Я умолкла на полуслове, когда человек выпрямился, и я увидела его улыбчивое лицо.

— Здравствуй, Эмма! Надо же, вот и столкнулись. В прямом смысле слова.

Я изумленно открыла рот и выдавила:

— Гейб… Это ты.

— Собственной персоной! — весело сказал он и поглядел на разбросанные вокруг книги, похожие на груду мусора. — Решила отомстить мне за рассыпанные ручки, да?

— Что? Нет! Я случайно!
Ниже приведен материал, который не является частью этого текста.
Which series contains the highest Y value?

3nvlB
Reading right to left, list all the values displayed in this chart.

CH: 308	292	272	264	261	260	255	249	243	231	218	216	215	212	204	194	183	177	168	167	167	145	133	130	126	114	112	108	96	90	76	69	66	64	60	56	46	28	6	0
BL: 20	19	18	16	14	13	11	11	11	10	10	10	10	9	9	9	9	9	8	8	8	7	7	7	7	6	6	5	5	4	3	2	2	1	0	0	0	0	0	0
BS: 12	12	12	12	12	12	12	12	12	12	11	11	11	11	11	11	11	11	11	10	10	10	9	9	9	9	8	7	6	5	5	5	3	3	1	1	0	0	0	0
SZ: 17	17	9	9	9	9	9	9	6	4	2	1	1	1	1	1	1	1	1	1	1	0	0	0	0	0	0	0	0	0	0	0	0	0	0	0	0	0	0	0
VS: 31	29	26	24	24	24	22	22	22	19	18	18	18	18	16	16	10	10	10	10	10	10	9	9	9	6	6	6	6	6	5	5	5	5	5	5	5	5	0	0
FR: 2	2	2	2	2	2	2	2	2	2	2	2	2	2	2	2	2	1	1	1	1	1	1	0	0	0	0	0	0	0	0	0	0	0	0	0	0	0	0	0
Я тебя даже не видела! — Ну-ну, — хмыкнул Гейб, приподняв брови.

На секунду я опешила, потом сообразила, что он шутит, и натянуто улыбнулась.

— Кстати, ты тоже не смотрел, куда идешь.

— Верно подметила, — кивнул Гейб с шутливой торжественностью. — Мож ет, все-таки уберем это безобразие?

Я помогла Гейбу собрать книжки.

— На выходные запасся? — спросила я, передав ему последнюю книгу — роман Джеймса Паттерсона.

— Не знаю, как ты, я в выходные еду на лондонскую презентацию, — с улыбкой ответил Гейб — А это так, легкое чтиво в дорогу.

Я тоже улыбнулась.

— Рада за тебя. Слушай, я хотела сказать спасибо за прекрасную статью…

— Ерунда, не стоит благодарности, — отмахнулся Гейб.

— Да, но… — Я умолкла. — Интервью вышло немного странное. Гийом вел себя не слишком… учтиво. Ты мог его разгромить. Я очень ценю твою доброту.

Гейб вздохнул.

— Слушай, мне нелегко это говорить… Парень-то псих. Но он очень талантлив, Эмма, пусть и бывает порядочной свиньей. Я написал о нем чистую правду.

Я не нашлась, что ответить. Помолчав, Гейб закатил глаза и рассмеялся.

— Хорошо, хорошо! Редакторы тоже просили меня не злобствовать.

— А… — проронила я.

И с чего это я как воды в рот набрала? До меня вдруг дошло, что я впервые вижу Гейба в обычной одежде, а не в деловой. На нем были простые темные джинсы, серая футболка и бордовые кроссовки. Пришлось признать, что он вовсе не выглядел назойливым и ушлым журналистом, каким я его воспринимала.

— Вообще-то, Эмма, я очень рад, что мы встретились — сказал Гейб, — У меня к тебе одна просьба.

— Понятно… — Я мысленно застонала. Везет же мне! Столкнулась на улице с самым упертым журналистом на свете! — Какая?

Я морально приготовилась к вопросу о психическом здоровье Гийома. Или о его предполагаемом алкоголизме. Или еще о чем-нибудь ужасном.

— Ты катаешься на роликах?

Я удивленно заморгала. Это что, какой-то жаргон? Так во Франции спрашивают о чем-нибудь неприличном?

— Что? — переспросила я.

— На роликах катаешься? — повторил Гейб.

— В смысле… Просто на роликах? — осторожно уточнила я.

Он покивал.

Я замешкалась. Сверкающие глаза, широкая улыбка… Гейб выглядел таким же ненормальным, как Гийом.

— Э-э, ну да, — не сразу ответила я. — Во Флориде каталась. А… что?

— Отлично! — воскликнул Гейб, просияв, — Тогда ты просто обязана покататься сегодня со мной!

Я наморщила лоб.

— То есть?

— Сегодня же «Pari Roller»! — возбужденно проговорил Гейб, как будто я должна была знать, что это такое.

Разумеется, я понятия не имела.

— Что-что?

— «Pari Roller»! Каждую пятницу двадцать тысяч человек встречаются в четырнадцатом округе и катаются по всему Парижу!

Я не поверила своим ушам.

— Двадцать тысяч? Это же безумие!

— Ага, — восторженно сказал Гейб — Безумнее не бывает! Самое масштабное катание на свете. Дороги блокируют десятки полицейских патрулей. Лучшего способа увидеть Париж не придумаешь, Эмма! Давай пойдем.